I found that at the minimum, a 5-min sample speech can enable the TTS model to somewhat mimic the speaker's voice. However, to product high-quality output, a more varied and high-quality sample speech data is needed (more varied topics, vocabularies, and quiet background noises). Additionally, certain speakers can have a more pronouced speaking personality and tone that is more easily emulated.

Here is one example of the output... the speaker is our CEO!

English text used:

Since its inception in 2012, LeapMind has engaged in 
research and development of software frameworks, algorithms, and hardware, 
with a focus on embedded technologies, to solve business problems 
with leading-edge machine learning technologies.

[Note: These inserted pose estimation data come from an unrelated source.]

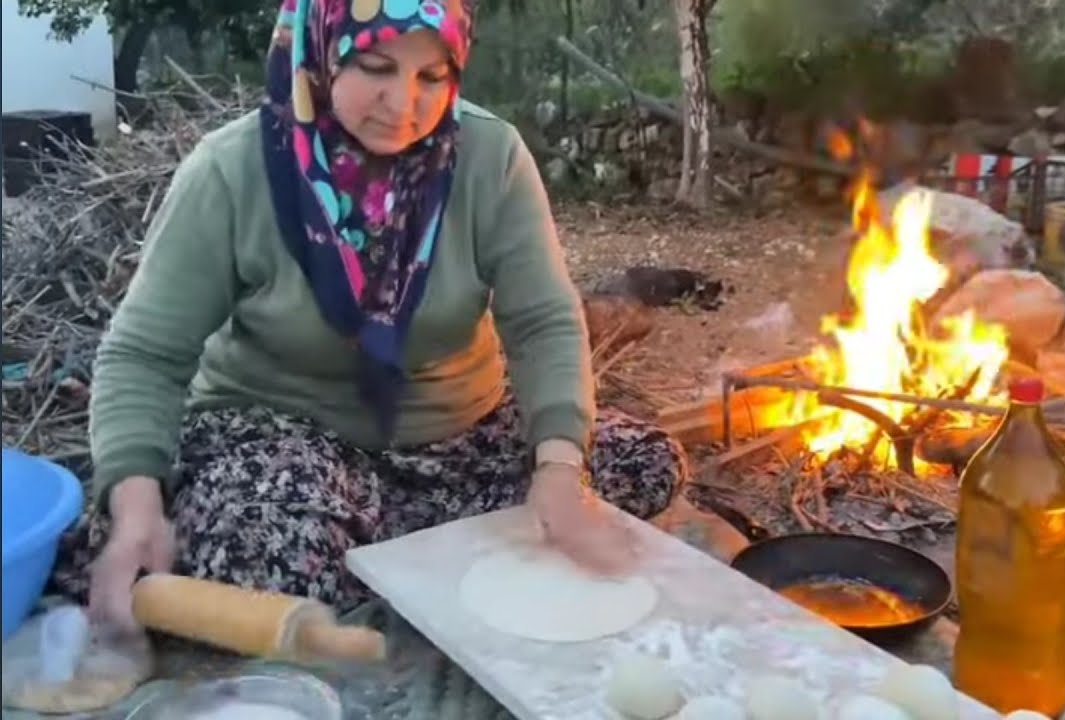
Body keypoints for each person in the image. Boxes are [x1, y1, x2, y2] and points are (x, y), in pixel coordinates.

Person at [51, 0, 688, 633]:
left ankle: (387, 547)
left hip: (462, 447)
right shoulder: (232, 170)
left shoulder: (490, 158)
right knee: (272, 555)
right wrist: (136, 506)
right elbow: (145, 354)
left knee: (644, 462)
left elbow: (542, 321)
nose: (403, 101)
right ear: (323, 50)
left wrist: (555, 471)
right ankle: (419, 548)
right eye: (377, 67)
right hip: (286, 441)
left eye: (431, 77)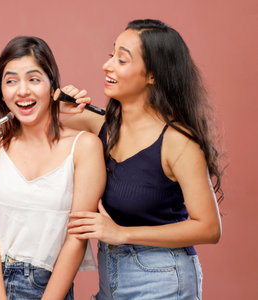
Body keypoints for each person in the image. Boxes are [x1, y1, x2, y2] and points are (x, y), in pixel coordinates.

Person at [58, 19, 223, 299]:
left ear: (153, 76)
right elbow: (26, 123)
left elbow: (209, 228)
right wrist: (55, 106)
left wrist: (122, 233)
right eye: (112, 55)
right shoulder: (100, 124)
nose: (107, 66)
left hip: (162, 278)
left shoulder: (177, 140)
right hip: (112, 277)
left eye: (122, 60)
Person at [0, 36, 106, 300]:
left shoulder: (84, 147)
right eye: (11, 81)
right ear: (1, 92)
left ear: (52, 87)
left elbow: (76, 239)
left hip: (46, 288)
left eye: (34, 79)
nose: (22, 91)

Since this is "a little fun mini-project" that took little time, I didn't expect the result to be good. However, the quality does surprise me since I only prepared minimum amount of data (less than 25 min speech) where usually a much larger set is required for speech projects.

Finally, I want to thank my colleagues who allow me to use their voice data for this experiment and the open-source community for allowing people like me to try out and tinker with the latest technologies.